HALIFAX -- A new agreement that the Nova Scotia government reached with a Vancouver company to reopen an idle paper mill in Cape Breton was described by the Canadian Taxpayers Federation as "tax trickery" on Sunday, but Premier Darrell Dexter says his government has reached a deal that secures jobs in an industry that has a future in the province.

Dexter announced the revised deal late Saturday with Pacific West Commercial Corp., which has offered $33 million for the 50-year-old facility in Port Hawkesbury, less than 24 hours after an original agreement to restart the former NewPage mill collapsed.

Dexter said the agreement means the money the provincial government has spent in an effort to restart the mill should be repaid in full in as little as 12 years. That includes a $124.5 million aid package announced last month and $36.8 million that the government has spent so far to keep the mill in a so-called hot idle state in order to quickly resume operations.

But Kevin Lacey, the federation's Atlantic Canada director, said it remains an expensive deal and the province's taxpayers are shouldering all the risk.

"What the government is claiming here is that this deal is better because they are now getting the money from tax revenue. But the money that we're getting is money that (Canada Revenue Agency) has ruled that we were owed in the first place," said Lacey in an interview.

"Rather than do this tax trickery, which the premier is trying to announce with moving these taxes around, he should call it what it is. ... This is a bailout."

On Saturday, Dexter defended the mill's viability, calling it "one of the most high-tech mills anywhere in the world."

"We were not prepared to support something that was backward-looking," he said.

"The paper industry is going through change, but there's always going to be a paper industry."

The government first announced the $124.5 million funding package in August. At the time, it included $66.5 million in loans, $40 million of which would have been repayable. The other $26.5 million would be forgiven if certain criteria, such as wage targets, were met.

But the government said a week ago it would sweeten the fund after the Canada Revenue Agency rejected a tax arrangement sought by Pacific West.

On Saturday, the government said the previously repayable loan of $40 million to Pacific West Commercial would be forgiven if Nova Scotia Power paid the same amount in taxes as a result of energy purchases under a proposed new tariff.

"But all that does is give back the tax money that this company owes the province," said Lacey.

Dexter said the government would not forgive more than what is paid to the province in taxes -- to a cap of $40 million -- over a maximum of 12 years.

Nova Scotia's profit-sharing cap of $9 million will also be increased to $24 million under the new agreement.

Lacey said profit-sharing assumes that the mill will make money but he questioned whether that will happen in the short-term given the mill's and the paper industry's track record in the province.

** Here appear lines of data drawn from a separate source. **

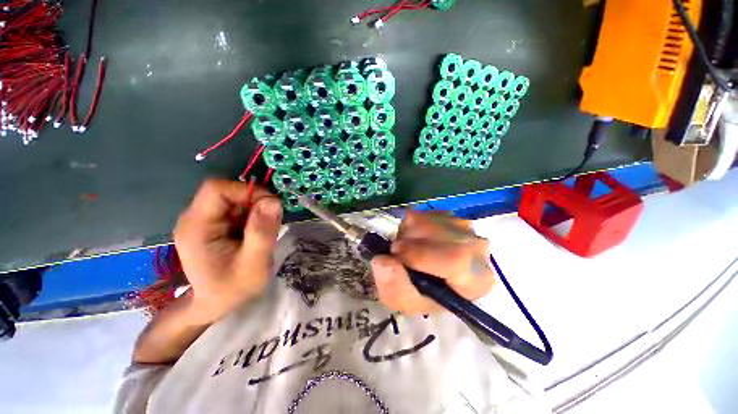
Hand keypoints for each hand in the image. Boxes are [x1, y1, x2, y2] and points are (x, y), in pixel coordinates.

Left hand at [173, 178, 282, 323]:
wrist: (217, 303)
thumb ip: (262, 232)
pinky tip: (256, 233)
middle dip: (255, 202)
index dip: (247, 191)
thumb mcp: (254, 264)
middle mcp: (195, 218)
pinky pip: (237, 207)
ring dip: (256, 210)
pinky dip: (253, 215)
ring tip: (263, 232)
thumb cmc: (233, 289)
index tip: (270, 207)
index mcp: (196, 227)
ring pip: (235, 198)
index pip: (217, 189)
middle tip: (270, 223)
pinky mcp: (214, 224)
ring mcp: (204, 220)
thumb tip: (274, 200)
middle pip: (227, 191)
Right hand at [371, 210, 495, 314]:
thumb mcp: (406, 302)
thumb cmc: (425, 295)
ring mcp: (464, 228)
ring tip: (406, 248)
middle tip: (395, 250)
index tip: (395, 253)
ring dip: (409, 232)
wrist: (433, 278)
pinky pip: (424, 213)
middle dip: (411, 240)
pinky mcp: (450, 215)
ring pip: (431, 220)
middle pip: (443, 235)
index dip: (422, 254)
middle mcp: (478, 249)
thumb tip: (381, 261)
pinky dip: (410, 224)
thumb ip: (395, 287)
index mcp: (477, 279)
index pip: (456, 260)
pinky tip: (413, 238)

"We have seen in this province these types of deals before. They cost taxpayers millions of dollars," said Lacey, alluding to the government's $50-million deal last December aimed at saving the Bowater Mersey paper mill in Brooklyn, only to see the plant close about six months later.

"One of the reasons why we pay the highest taxes and we have some of the highest debt in all of Canada is because we've made decisions like this in the past that have gone sour."

The province's NDP government has placed a premium on reopening the mill in Point Tupper, which was responsible for about 1,000 jobs. With a $25-billion federal shipbuilding contract secured for the largely urban Halifax region, Dexter has been eager to ensure some degree of economic success in rural Nova Scotia.

But critics continue to suggest that the government has gone too far with Pacific West Commercial, repeatedly pointing out that the government has set aside more than four times what the company is prepared to pay for the mill.

Those concerns were reiterated Sunday by Progressive Conservative Leader Jamie Baillie.

"The premier is talking about a 12-year payback, but we still don't have any guarantee that there will be a mill for one year, never mind 12 or that those jobs will be in place for 12 years," he said.

Baillie said the government failed to compare the "massive cost" of reopening the mill to investing in other facets of the Strait region's economy in Cape Breton.

"Lower taxes, better education system, lower power rates -- that would have allowed jobs to be created one, or two, or three at a time in a modern and dynamic economy instead of investing in the old economy," said Baillie.

Under the deal, Pacific West Commercial will also be able to incorporate other mills and related assets into the mill, saving taxes in other provinces. Those tax savings will be split with Nova Scotia, with 32 per cent coming as direct cash payments and 18 per cent put back into the mill's productivity in provincially approved investments.

The agreement still depends the Nova Scotia Utility and Review Board approving a new power rate.

Pacific West Commercial said in a statement Saturday that it plans to formally take ownership of the mill on Friday and begin producing paper in early October. The company has promised to rehire about 300 workers and operate one of the mill's two paper machines.

The plant shut down last September, throwing about 600 people out of work and affecting another 400 forestry contractors. At the time, NewPage cited the high Canadian dollar and increased rates for shipping and electricity as the reasons for its closure.